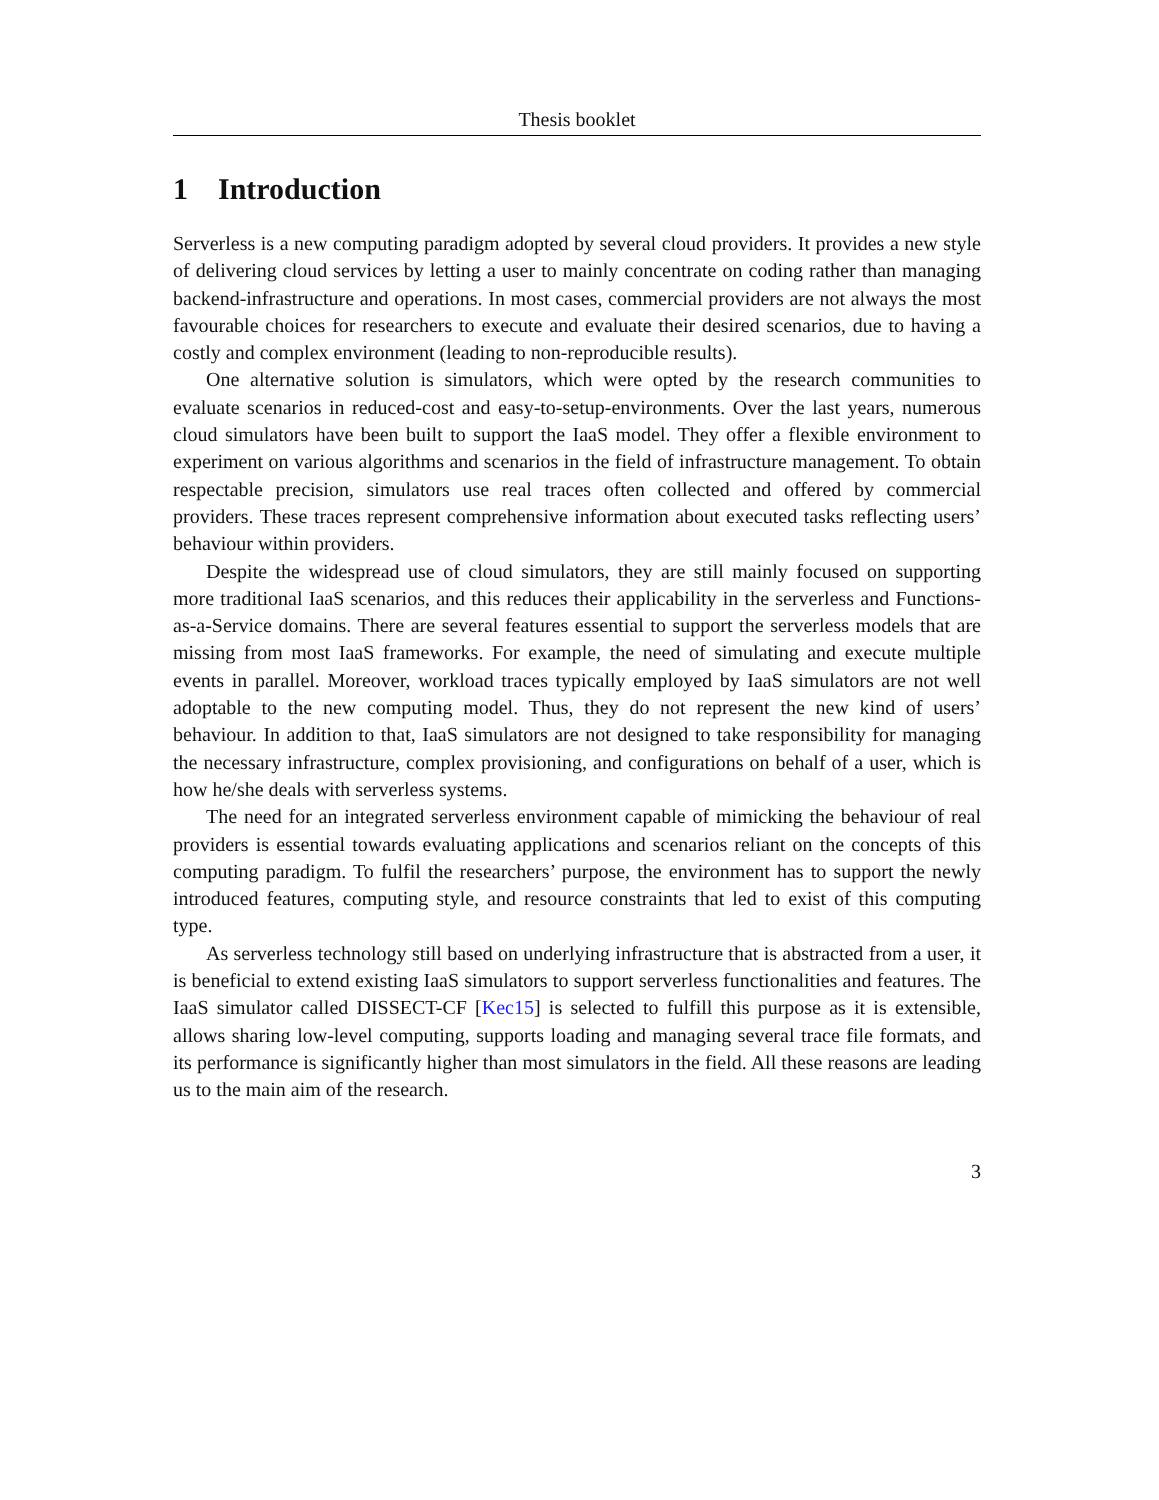Thesis booklet
1 Introduction
Serverless is a new computing paradigm adopted by several cloud providers. It provides a new style of delivering cloud services by letting a user to mainly concentrate on coding rather than managing backend-infrastructure and operations. In most cases, commercial providers are not always the most favourable choices for researchers to execute and evaluate their desired scenarios, due to having a costly and complex environment (leading to non-reproducible results).
One alternative solution is simulators, which were opted by the research communities to evaluate scenarios in reduced-cost and easy-to-setup-environments. Over the last years, numerous cloud simulators have been built to support the IaaS model. They offer a flexible environment to experiment on various algorithms and scenarios in the field of infrastructure management. To obtain respectable precision, simulators use real traces often collected and offered by commercial providers. These traces represent comprehensive information about executed tasks reflecting users’ behaviour within providers.
Despite the widespread use of cloud simulators, they are still mainly focused on supporting more traditional IaaS scenarios, and this reduces their applicability in the serverless and Functions-as-a-Service domains. There are several features essential to support the serverless models that are missing from most IaaS frameworks. For example, the need of simulating and execute multiple events in parallel. Moreover, workload traces typically employed by IaaS simulators are not well adoptable to the new computing model. Thus, they do not represent the new kind of users’ behaviour. In addition to that, IaaS simulators are not designed to take responsibility for managing the necessary infrastructure, complex provisioning, and configurations on behalf of a user, which is how he/she deals with serverless systems.
The need for an integrated serverless environment capable of mimicking the behaviour of real providers is essential towards evaluating applications and scenarios reliant on the concepts of this computing paradigm. To fulfil the researchers’ purpose, the environment has to support the newly introduced features, computing style, and resource constraints that led to exist of this computing type.
As serverless technology still based on underlying infrastructure that is abstracted from a user, it is beneficial to extend existing IaaS simulators to support serverless functionalities and features. The IaaS simulator called DISSECT-CF [Kec15] is selected to fulfill this purpose as it is extensible, allows sharing low-level computing, supports loading and managing several trace file formats, and its performance is significantly higher than most simulators in the field. All these reasons are leading us to the main aim of the research.
3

## WHAT THIS TASK INVOLVES:
Please copy each line of the records above that holds the word "style".

## RESULT OF THIS EXERCISE:
Serverless is a new computing paradigm adopted by several cloud providers. It provides a new style of delivering cloud services by letting a user to mainly concentrate on coding rather than managing backend-infrastructure and operations. In most cases, commercial providers are not always the most favourable choices for researchers to execute and evaluate their desired scenarios, due to having a costly and complex environment (leading to non-reproducible results).
The need for an integrated serverless environment capable of mimicking the behaviour of real providers is essential towards evaluating applications and scenarios reliant on the concepts of this computing paradigm. To fulfil the researchers’ purpose, the environment has to support the newly introduced features, computing style, and resource constraints that led to exist of this computing type.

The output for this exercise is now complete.